In 2017, Gartner replaced their study and associated Magic Quadrant on "Application Development Lifecycle Management" with new research on "Enterprise Agile Planning Tools". According to the analysts, by leveraging "customer centric and business outcome driven practices with continual feedback", Enterprise Agile Planning (EAP) tools help organizations establish agile practices at scale. This, in their opinion, represents an evolution from project-centric agile tools and traditional application development life cycle management (ADLM).
The Magic Quadrant for Enterprise Agile Planning Tools specifically targets tools which support the development of software through the use of agile methodologies. Rooted in iterative development and highly accelerated processes, the authors of Gartner’s piece consider that this type of approach drives the need for tools that support, among others:
- Frequent deliverables based on business outcomes
- Increased visibility into the flow of work
- Requirements captured from the user’s perspective, typically using epics and user stories
Gartner defines a set of inclusion and exclusion criteria, amongst which we can find:
- A minimum revenue of 10 million dollars, or the local currency equivalent
- A minimum of two customers, 500 or more licensed users
- General availability to the customers who are not in beta or any other type of limited releases
- The vendor providing services like support and training
- The Product needs to support at least two key use cases
- Mandatory support for multi-team projects, cross-project and portfolio dependency tracking and reporting, and portfolio-level backlogs
- Mandatory cloud support and the availability of on-premise at the customer’s option.
- RESTful integration API
Gartner evaluates tools’ vendors by their "ability to execute" and by the "completeness of their vision" through the analysis of a variety of vectors. Data collected during the research is then used to position each one of the companies analysed into one of the four existing groups: Leaders, Challengers, Visionaries and Niche Players. The following picture shows how current players are performing in the market according to Gartner’s criteria:
On the other side, buying companies have to deal with different factors when it comes to an enterprise agile tool selection. Among these is the level of maturity of agile practices in the company. According to the authors of the study, "changing the development culture is still the most prominent challenge to agile adoption", reported as such in 81% of the cases.

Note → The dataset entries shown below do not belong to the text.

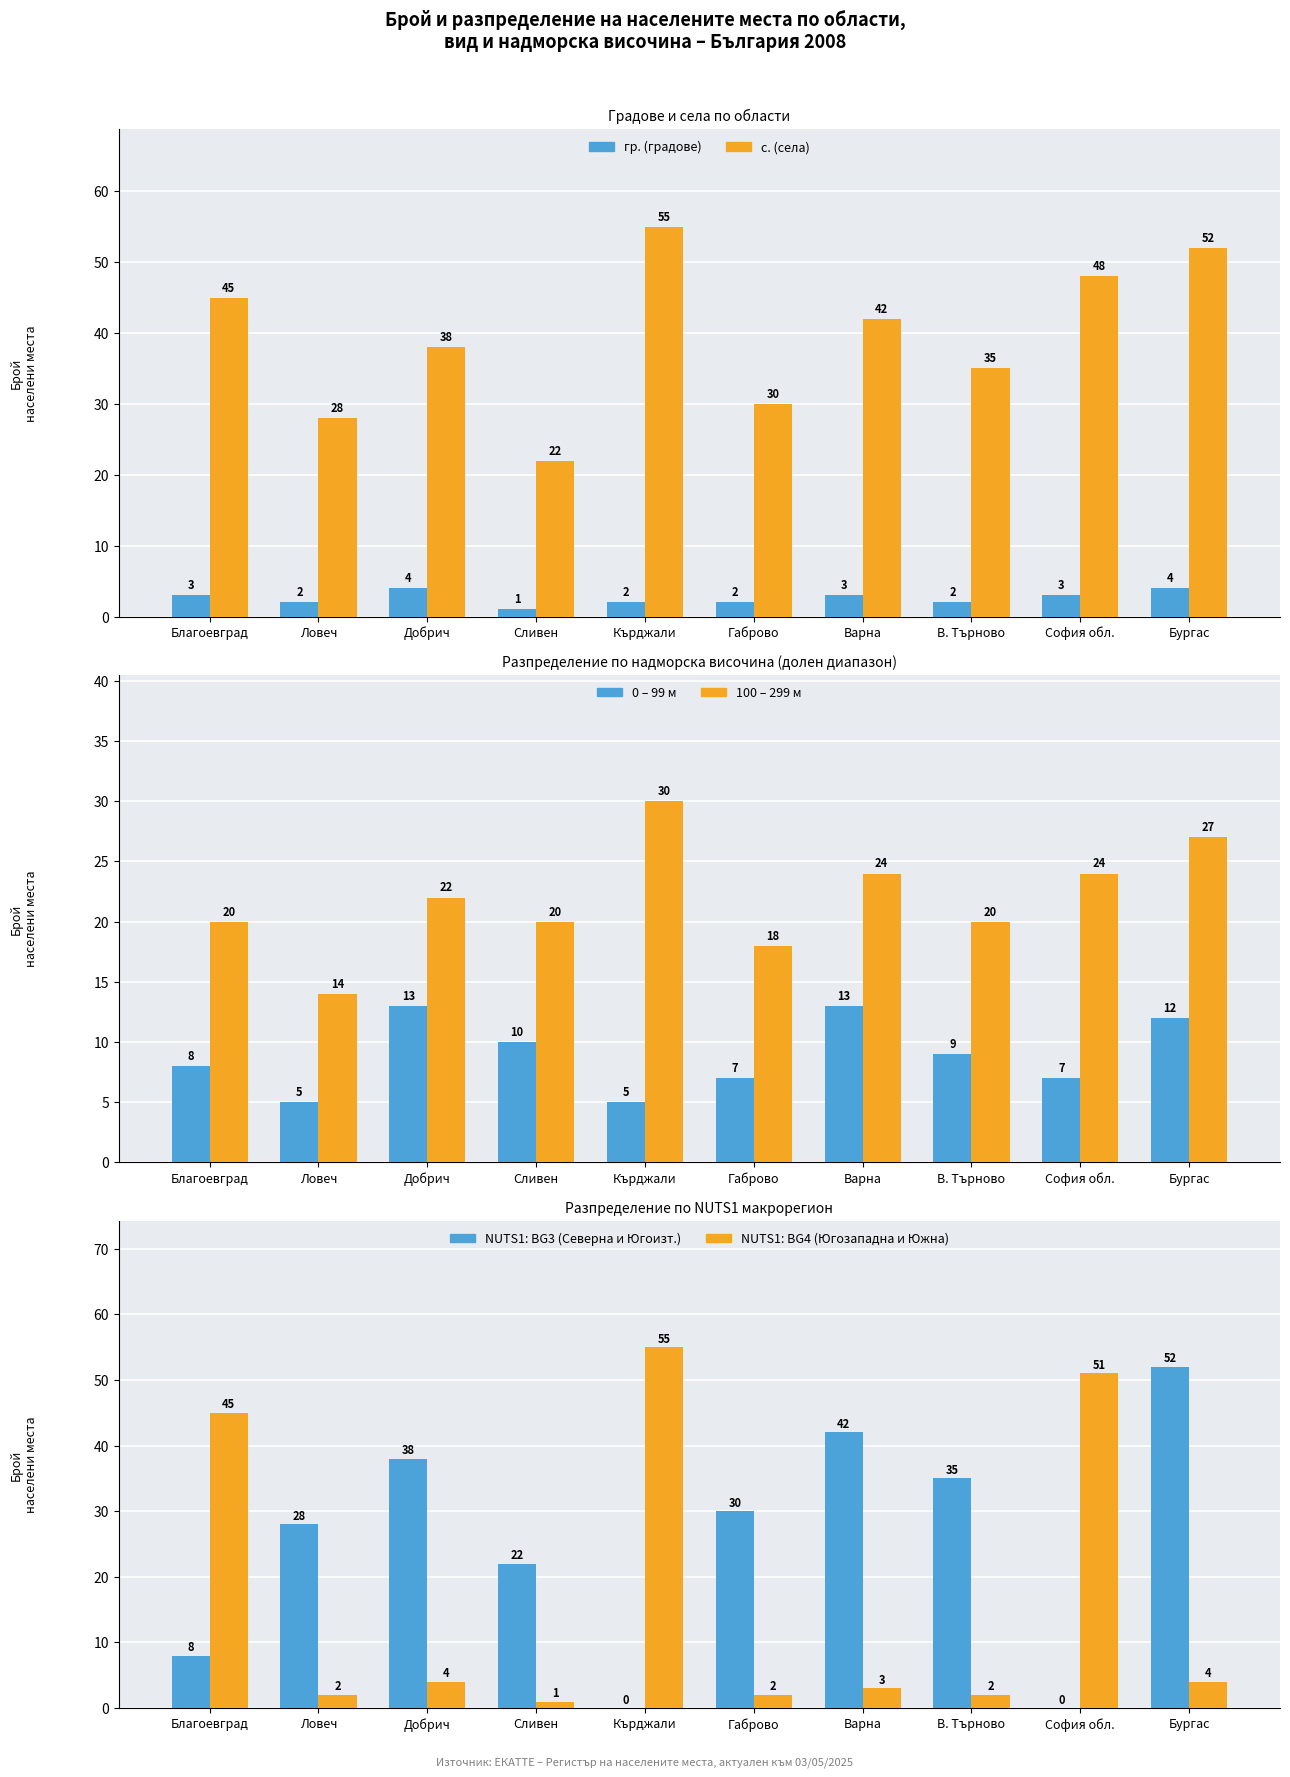

Reading left to right, what are all the values shown in this chart?

гр. (градове): Благоевград=3	Ловеч=2	Добрич=4	Сливен=1	Кърджали=2	Габрово=2	Варна=3	В. Търново=2	София обл.=3	Бургас=4
с. (села): Благоевград=45	Ловеч=28	Добрич=38	Сливен=22	Кърджали=55	Габрово=30	Варна=42	В. Търново=35	София обл.=48	Бургас=52
0 – 299 м: Благоевград=8	Ловеч=5	Добрич=13	Сливен=10	Кърджали=5	Габрово=7	Варна=13	В. Търново=9	София обл.=7	Бургас=12
100 – 299 м: Благоевград=20	Ловеч=14	Добрич=22	Сливен=20	Кърджали=30	Габрово=18	Варна=24	В. Търново=20	София обл.=24	Бургас=27
NUTS1: BG3: Благоевград=8	Ловеч=28	Добрич=38	Сливен=22	Кърджали=0	Габрово=30	Варна=42	В. Търново=35	София обл.=0	Бургас=52
NUTS1: BG4: Благоевград=45	Ловеч=2	Добрич=4	Сливен=1	Кърджали=55	Габрово=2	Варна=3	В. Търново=2	София обл.=51	Бургас=4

The reasons most often cited by the users in support of their tool's choice are:
- Increasing product/project visibility (76% of reference customers cited this as a reason)
- Creating internal/external operational efficiencies (70%)
- Coordinating teams (70%)
- Driving practice adoption (69%)
- Improving business process outcomes (67%)
They also mention that:
Most organizations consider a number of tool providers when making their decision. The key decision factors are dominated by product functionality and performance, but product roadmap and future vision weigh in heavily along with overall cost.
The Magic Quadrant for Enterprise Agile Planning Tools, 2018, was published earlier this year and Gartner has recently made available a complimentary work on critical capabilities of EAP tools, in which they analyse several tools across a set of concrete use cases.